I used the following query:
SELECT myID, ROW_NUMBER() OVER (ORDER BY myID) AS RowNumber FROM AD TABLESAMPLE (25 ROWS)
This worked awesome when I was testing it on my local machine. However, as soon as I deployed it to a dev machine, it just decided to stop working. I knew TABLESAMPLE was pretty random – it can return 15 or 30 or 100 even if I request for 25 rows. I just didnt realize it was very unreliable.
I found this post from Erland Sommarskog:
I saw the suggestion to use TABLESAMPLE, and I was not very happy with it, but I did not reply to at the time. TABLESAMPLE is fairly
approxamite in its nature. I ran
SELECT * FROM Orders TABLESAMPLE (1 ROWS)
SELECT * FROM Orders TABLESAMPLE (10 ROWS)
SELECT * FROM Orders TABLESAMPLE (100 ROWS)
in an inflated version of Northwind with 344000 orders. The first two
selects returned no rows at all, the last returned 86 rows. The first
time. The second time it returned no rows, and the last time it return 132 rows. Furthermore, the sample was not entirely random, but I got a couple of sequences of order ids. Presumably because TABLESAMPLE works on page level.
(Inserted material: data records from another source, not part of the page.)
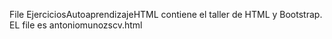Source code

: File EjerciciosAutoaprendizajeHTML contiene el taller de HTML y Bootstrap. EL file es antoniomunozscv.html

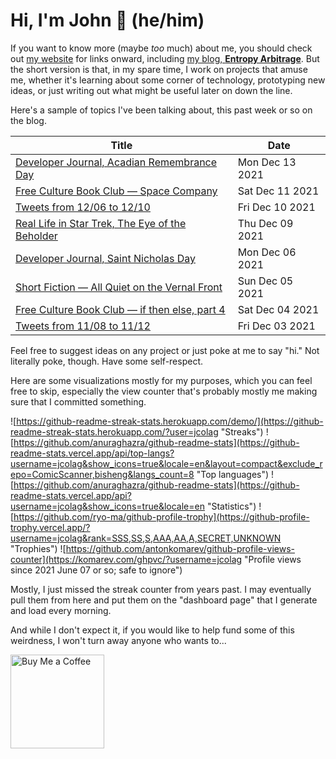 # Hi, I'm John 👋 (he/him)

If you want to know more (maybe *too* much) about me, you should check out [my website](https://john.colagioia.net/) for links onward, including [my blog, **Entropy Arbitrage**](https://john.colagioia.net/blog).  But the short version is that, in my spare time, I work on projects that amuse me, whether it's learning about some corner of technology, prototyping new ideas, or just writing out what might be useful later on down the line.

Here's a sample of topics I've been talking about, this past week or so on the blog.

|Title|Date|
|-----|-------|
|[Developer Journal, Acadian Remembrance Day](https://john.colagioia.net/blog/2021/12/13/acadian.html)|Mon Dec 13 2021|
|[Free Culture Book Club — Space Company](https://john.colagioia.net/blog/2021/12/11/space.html)|Sat Dec 11 2021|
|[Tweets from 12/06 to 12/10](https://john.colagioia.net/blog/media/2021/12/10/week.html)|Fri Dec 10 2021|
|[Real Life in Star Trek, The Eye of the Beholder](https://john.colagioia.net/blog/2021/12/09/beholder.html)|Thu Dec 09 2021|
|[Developer Journal, Saint Nicholas Day](https://john.colagioia.net/blog/2021/12/06/nicholas.html)|Mon Dec 06 2021|
|[Short Fiction — All Quiet on the Vernal Front](https://john.colagioia.net/blog/2021/12/05/war.html)|Sun Dec 05 2021|
|[Free Culture Book Club — if then else, part 4](https://john.colagioia.net/blog/2021/12/04/else4.html)|Sat Dec 04 2021|
|[Tweets from 11/08 to 11/12](https://john.colagioia.net/blog/media/2021/12/03/week.html)|Fri Dec 03 2021|

Feel free to suggest ideas on any project or just poke at me to say "hi." Not literally poke, though. Have some self-respect.

Here are some visualizations mostly for my purposes, which you can feel free to skip, especially the view counter that's probably mostly me making sure that I committed something.

![https://github-readme-streak-stats.herokuapp.com/demo/](https://github-readme-streak-stats.herokuapp.com/?user=jcolag "Streaks")
![https://github.com/anuraghazra/github-readme-stats](https://github-readme-stats.vercel.app/api/top-langs?username=jcolag&show_icons=true&locale=en&layout=compact&exclude_repo=ComicScanner,bisheng&langs_count=8 "Top languages")
![https://github.com/anuraghazra/github-readme-stats](https://github-readme-stats.vercel.app/api?username=jcolag&show_icons=true&locale=en "Statistics")
![https://github.com/ryo-ma/github-profile-trophy](https://github-profile-trophy.vercel.app/?username=jcolag&rank=SSS,SS,S,AAA,AA,A,SECRET,UNKNOWN "Trophies")
![https://github.com/antonkomarev/github-profile-views-counter](https://komarev.com/ghpvc/?username=jcolag "Profile views since 2021 June 07 or so; safe to ignore")

Mostly, I just missed the streak counter from years past.  I may eventually pull them from here and put them on the "dashboard page" that I generate and load every morning.

And while I don't expect it, if you would like to help fund some of this weirdness, I won't turn away anyone who wants to...

[<img src="https://cdn.buymeacoffee.com/buttons/v2/default-yellow.png" alt="Buy Me a Coffee" width="150px"/>](https://www.buymeacoffee.com/jcolag)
Possibly you could combine newid() and TABLESAMPLE:
SELECT TOP 1 * FROM (
select * from Orders TABLESAMPLE (100 ROWS)) AS d
ORDER BY newid()
You would need to make your sample size big enough so that you are
sure that it retrieves a row each time, but the bigger you make it,
the bigger the cost for the sorting.
If your table is only some few thousand of rows, it’s not likely to
be worth the pain.
Erland Sommarskog, SQL Server MVP, esquel [at] sommarskog.se
Books Online for SQL Server 2005 at
Books Online for SQL Server 2000 at
I will go with his suggestion – NOT to use TABLESAMPLE.